**** INPUT DATA
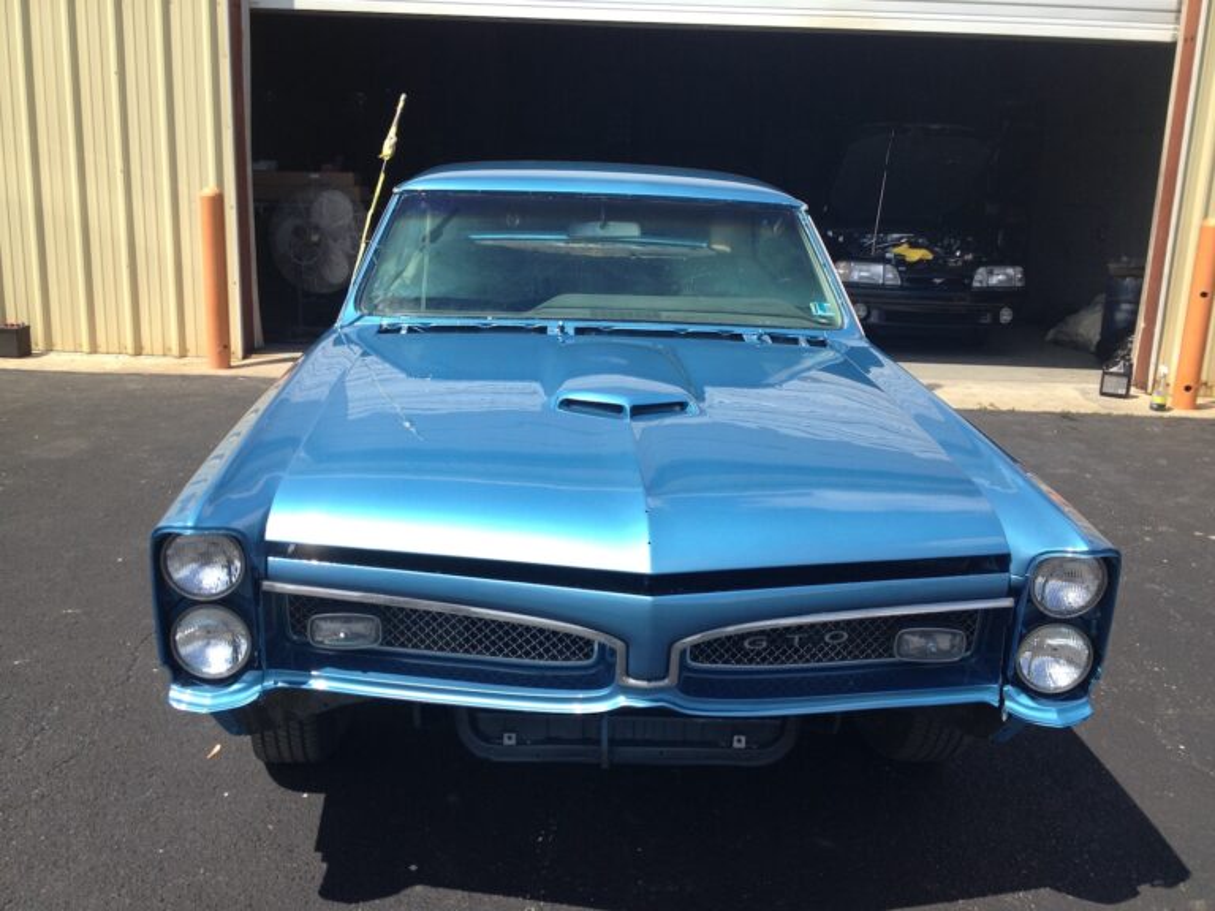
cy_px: 456
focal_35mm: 35
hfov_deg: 52.6
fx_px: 1228
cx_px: 608
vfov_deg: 40.7
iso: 50
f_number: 2.4
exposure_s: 1/1200
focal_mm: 4.28
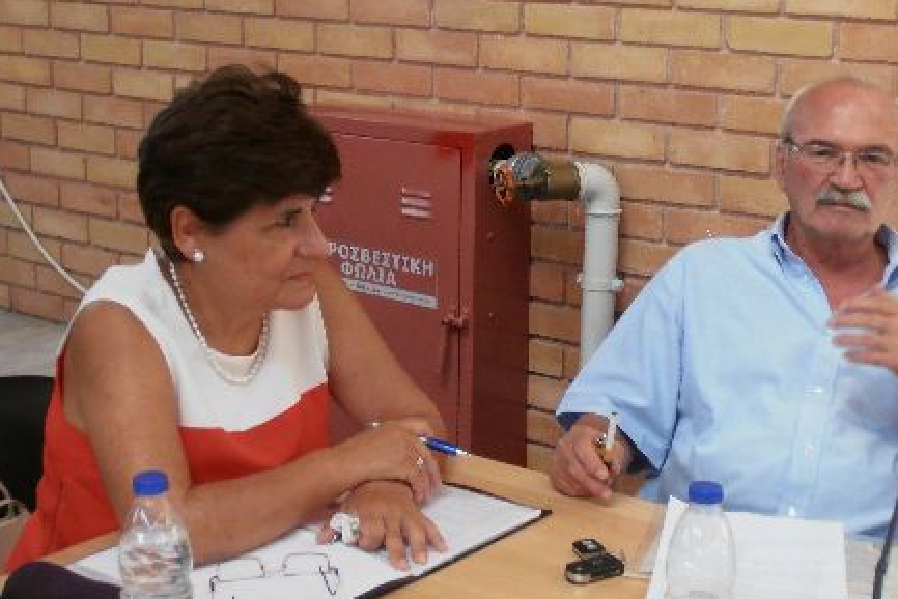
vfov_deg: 18.7
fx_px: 1821
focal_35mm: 73
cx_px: 528
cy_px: 263
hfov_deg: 27.6
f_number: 4.5
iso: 80
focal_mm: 10.04
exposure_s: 1/50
********
TASK STATEMENT | Restating the data word for word is the task, and pictures are to be omitted.

REPLY |
cy_px: 456
focal_35mm: 35
hfov_deg: 52.6
fx_px: 1228
cx_px: 608
vfov_deg: 40.7
iso: 50
f_number: 2.4
exposure_s: 1/1200
focal_mm: 4.28
vfov_deg: 18.7
fx_px: 1821
focal_35mm: 73
cx_px: 528
cy_px: 263
hfov_deg: 27.6
f_number: 4.5
iso: 80
focal_mm: 10.04
exposure_s: 1/50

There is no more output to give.